Hurricane Harvey Victims Are Eligible for 401(k) Hardship Withdrawals

Photo credit: Jill Carlson, CC BY 2.0.

Last week, multiple lobbyists petitioned the IRS to waive penalties against Hurricane Harvey victims who needed to withdraw money from their 401(k), 403(b), or IRA accounts. From USA Today:

People who withdraw funds from retirement accounts before they turn 59 and a half years of age typically have to pay a 10% penalty and other state and federal taxes.

“This may be the only savings individuals may have set aside,” says Nevin Adams, chief content officer for the American Retirement Association, which is supporting the penalty-waiver proposal.

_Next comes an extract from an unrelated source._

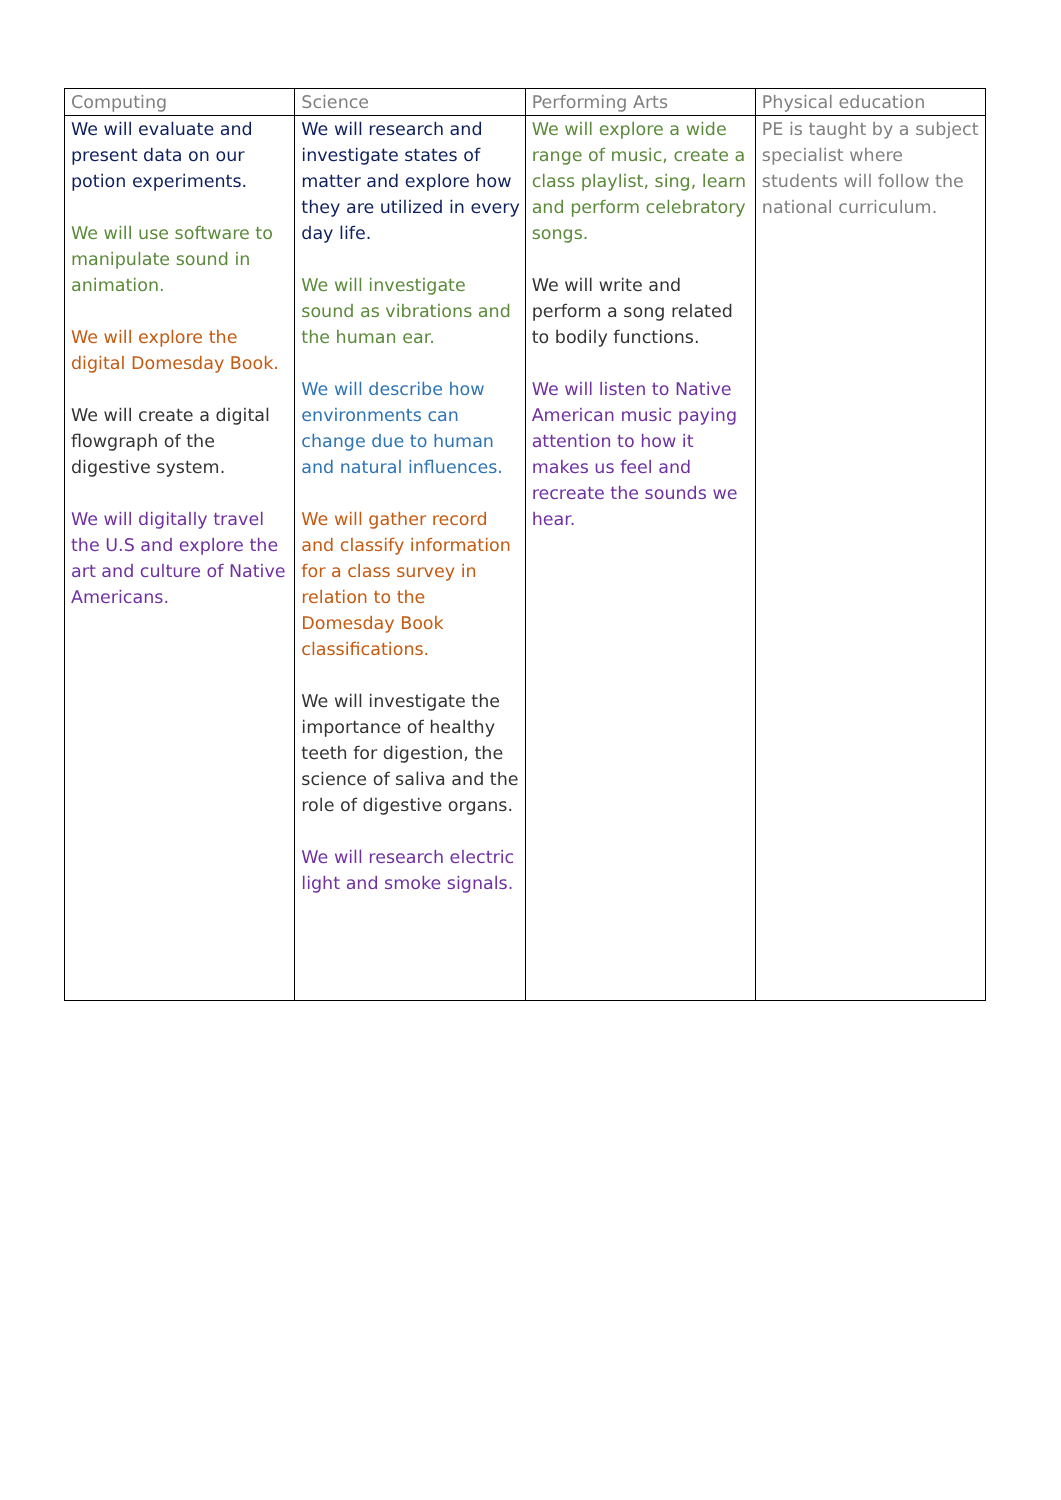| Computing | Science | Performing Arts | Physical education |
| --- | --- | --- | --- |
| We will evaluate and present data on our potion experiments. We will use software to manipulate sound in animation. We will explore the digital Domesday Book. We will create a digital flowgraph of the digestive system. We will digitally travel the U.S and explore the art and culture of Native Americans. | We will research and investigate states of matter and explore how they are utilized in every day life. We will investigate sound as vibrations and the human ear. We will describe how environments can change due to human and natural influences. We will gather record and classify information for a class survey in relation to the Domesday Book classifications. We will investigate the importance of healthy teeth for digestion, the science of saliva and the role of digestive organs. We will research electric light and smoke signals. | We will explore a wide range of music, create a class playlist, sing, learn and perform celebratory songs. We will write and perform a song related to bodily functions. We will listen to Native American music paying attention to how it makes us feel and recreate the sounds we hear. | PE is taught by a subject specialist where students will follow the national curriculum. |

The IRS, meanwhile, announced that people affected by Hurricane Harvey are eligible for hardship withdrawals:

Participants in 401(k) plans, employees of public schools and tax-exempt organizations with 403(b) tax-sheltered annuities, as well as state and local government employees with 457(b) deferred-compensation plans may be eligible to take advantage of these streamlined loan procedures and liberalized hardship distribution rules. Though IRA participants are barred from taking out loans, they may be eligible to receive distributions under liberalized procedures.

[…]

The IRS emphasized that the tax treatment of loans and distributions remains unchanged. Ordinarily, retirement plan loan proceeds are tax-free if they are repaid over a period of five years or less.  Under current law, hardship distributions are generally taxable and subject to a 10-percent early-withdrawal tax.

This means that people will be able to withdraw money from qualified retirement accounts, but they’ll still have to pay the associated penalties and taxes.

They will also have to listen to people telling them that they should have planned for this, like Ric Edelman does in this autoplay video from CNBC:

If you have absolutely no other cash resource available to you while you’re out of work or until your job gets resurrected, okay. But, really, that’s what cash reserves are for, it’s what all that financial planning is for, you shouldn’t be in a situation where you’re forced to tap into your retirement account at work but if you have to, you have to.

Yes, he seriously lectured hurricane victims about not having “cash reserves.”

I wonder how many people affected by Hurricane Harvey don’t even have retirement accounts. Or employers that offer 401(k) plans.